Text Block Start

Law enforcement authorities are taking fresh notice of former coup leader leader Yasin Abu Bakr and his Jamaat al Muslimeen group.
The new security interest, however, has provoked a firestorm of criticism against the Sunday Express and this reporter by associates of No.1 Mucurapo Road, who have suggested that this newspaper has "crossed the line" by publishing a series of articles detailing the commercial relationship between the Muslimeen and the Government and the group's own involvement in criminal activity and loose alliance with criminal cells and known dangerous individuals.A radio talk show host, who has the ear of Bakr and is reputed to be the public voice of the Muslimeen, has launched a vitriolic attack against writers of this newspaper, and has attempted to polarise the issue along racial lines by repeatedly referring to the author of the pieces as "this East Indian woman." His media owners are known beneficiaries of several Muslimeen-held international conferences at their Port of Spain hotel.
A long standing member of the Jamaat al Muslimeen last week told this newspaper of a planned Muslimeen response to the Sunday Express series including more radio talk by (name called) of a certain talk show host and of a soon to be published pamphlet detailing a true account of Bakr's Muslimeen story and the 1990 coup attempt.
The Muslimeen member, one of the original 114 coup-makers who launched a bloody attack against the then NAR Government in July 1990, also told this reporter: "You are really stepping over the line."
Two independent sources, with connections to No.1 Mucurapo Road told the Sunday Express the lull in kidnappings and other violent crime was not unrelated to the renewed public attention being paid to the Jamaat al Muslimeen. One source told the Sunday Express the word on the street was to "lie low".
Sources, speaking on condition of strict anonymity, report that some individual bad boys have gone underground and that the frequently expressed apprehension of walking the mean streets of some neighbourhoods have all but disappeared.
The last kidnapping, that of Rodney Deosaran, the son of a sanitation magnate, was in early July, short weeks before the start of the Sunday Express series which focused, among other things, on Bakr's role as mediator and broker in the phenomenal new criminal enterprise of kidnapping.

Text Block End
Extracted information Block Start

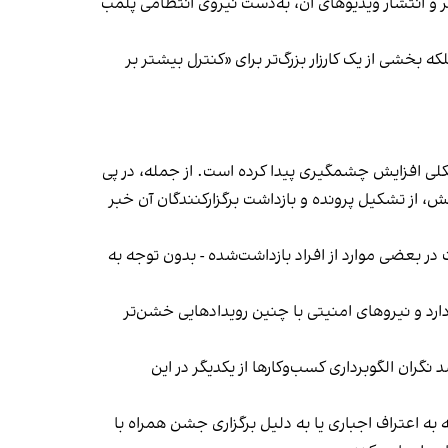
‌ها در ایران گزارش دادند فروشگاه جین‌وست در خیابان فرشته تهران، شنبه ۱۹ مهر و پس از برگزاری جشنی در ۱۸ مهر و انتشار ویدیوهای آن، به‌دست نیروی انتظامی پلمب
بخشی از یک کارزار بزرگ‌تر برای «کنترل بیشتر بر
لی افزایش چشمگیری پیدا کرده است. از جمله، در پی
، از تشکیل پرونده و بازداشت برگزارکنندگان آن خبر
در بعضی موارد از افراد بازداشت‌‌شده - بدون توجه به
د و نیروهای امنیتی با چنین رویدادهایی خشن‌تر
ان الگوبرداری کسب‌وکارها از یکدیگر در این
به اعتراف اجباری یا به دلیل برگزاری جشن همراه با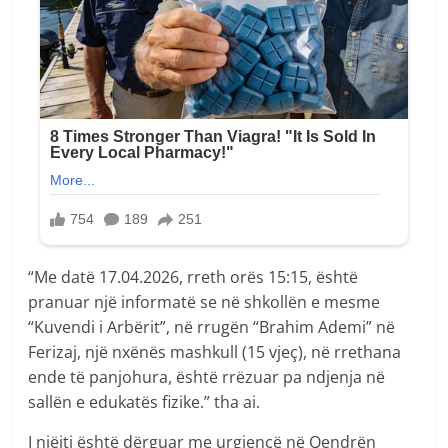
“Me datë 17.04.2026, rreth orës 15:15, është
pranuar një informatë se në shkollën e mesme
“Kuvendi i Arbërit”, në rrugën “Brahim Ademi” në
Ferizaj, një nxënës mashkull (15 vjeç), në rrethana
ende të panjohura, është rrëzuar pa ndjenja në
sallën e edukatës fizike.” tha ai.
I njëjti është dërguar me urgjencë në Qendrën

Extracted information Block End

#### Task prompt:
Copy the article on the Jamaat al Muslimeen, starting with "Sources, speaking on" and going on through "enterprise of kidnapping.", and replace "sanitation magnate" with "shipping magnate".

#### Result of the exercise:
Sources, speaking on condition of strict anonymity, report that some individual bad boys have gone underground and that the frequently expressed apprehension of walking the mean streets of some neighbourhoods have all but disappeared.
The last kidnapping, that of Rodney Deosaran, the son of a shipping magnate, was in early July, short weeks before the start of the Sunday Express series which focused, among other things, on Bakr's role as mediator and broker in the phenomenal new criminal enterprise of kidnapping.